Exercise description: Only the lines that include "corner" should be copied from the data below.

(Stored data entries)
· · ·

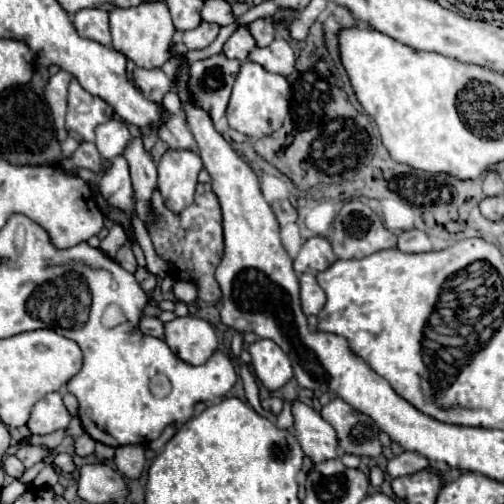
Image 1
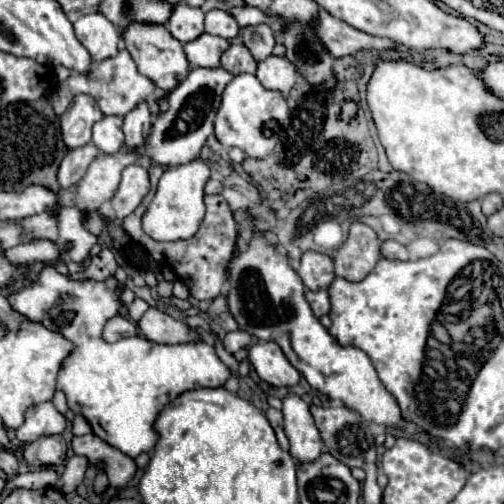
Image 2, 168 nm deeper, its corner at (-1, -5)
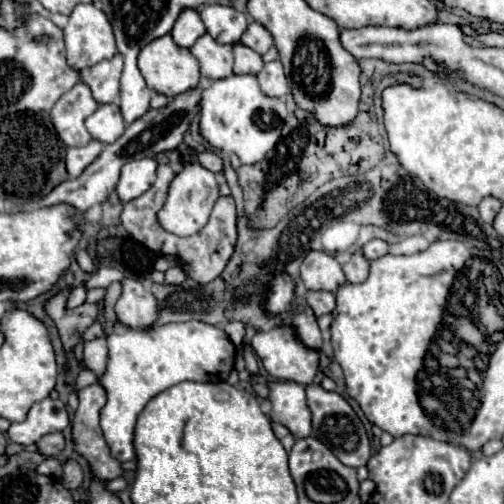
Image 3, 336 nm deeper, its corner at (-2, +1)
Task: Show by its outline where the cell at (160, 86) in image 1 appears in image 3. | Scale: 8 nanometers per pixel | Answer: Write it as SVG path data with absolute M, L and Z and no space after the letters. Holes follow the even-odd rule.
M116 54L110 60L102 60L94 66L80 70L80 80L90 86L96 102L110 104L118 98L122 76L122 54Z

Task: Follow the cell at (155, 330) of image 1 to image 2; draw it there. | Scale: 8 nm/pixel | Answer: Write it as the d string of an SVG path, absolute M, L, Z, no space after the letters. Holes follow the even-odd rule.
M113 316L103 328L103 340L107 342L115 342L125 336L137 336L137 334L139 334L139 328L131 320L121 316Z

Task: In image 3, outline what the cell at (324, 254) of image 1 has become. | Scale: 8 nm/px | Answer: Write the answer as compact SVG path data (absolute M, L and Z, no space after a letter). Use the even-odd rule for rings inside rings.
M310 250L304 256L304 262L300 266L300 278L304 280L304 286L308 290L328 292L336 292L346 282L342 266L336 262L336 258L318 250Z

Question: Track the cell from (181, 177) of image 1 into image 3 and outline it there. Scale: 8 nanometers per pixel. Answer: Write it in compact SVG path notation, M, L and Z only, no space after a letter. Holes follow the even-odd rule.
M198 162L184 164L182 170L176 172L174 180L170 182L166 202L160 208L160 212L156 214L158 224L164 230L168 230L168 232L172 232L176 236L192 236L198 230L202 230L204 224L208 222L208 216L210 216L210 210L212 210L216 198L218 198L218 178L216 178L216 174L206 170Z

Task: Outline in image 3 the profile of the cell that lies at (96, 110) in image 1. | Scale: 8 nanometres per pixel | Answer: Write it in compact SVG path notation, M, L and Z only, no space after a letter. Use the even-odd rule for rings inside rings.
M78 82L56 102L56 106L52 108L52 122L66 146L84 146L92 140L84 126L84 120L94 114L96 108L98 102L94 100L90 88L82 82Z

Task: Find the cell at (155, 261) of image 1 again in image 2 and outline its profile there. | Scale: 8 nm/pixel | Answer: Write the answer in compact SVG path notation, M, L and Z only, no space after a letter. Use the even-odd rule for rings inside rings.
M127 166L123 170L119 190L111 200L115 216L119 220L127 218L143 202L143 198L147 196L149 190L151 190L151 184L149 184L147 168L143 168L143 166Z

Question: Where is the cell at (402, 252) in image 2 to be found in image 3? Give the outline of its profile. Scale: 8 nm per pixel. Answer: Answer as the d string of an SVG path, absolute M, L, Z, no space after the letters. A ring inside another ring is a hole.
M370 240L368 244L362 246L362 254L368 258L368 260L374 260L374 258L380 258L384 254L390 252L390 244L384 242L384 240Z

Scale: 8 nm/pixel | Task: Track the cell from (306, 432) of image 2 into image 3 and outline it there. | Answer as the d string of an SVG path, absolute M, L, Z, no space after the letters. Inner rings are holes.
M270 382L270 418L284 424L296 440L312 434L312 412L306 404L304 386L296 382Z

· · ·

Answer to this problem:
Image 2, 168 nm deeper, its corner at (-1, -5)
Image 3, 336 nm deeper, its corner at (-2, +1)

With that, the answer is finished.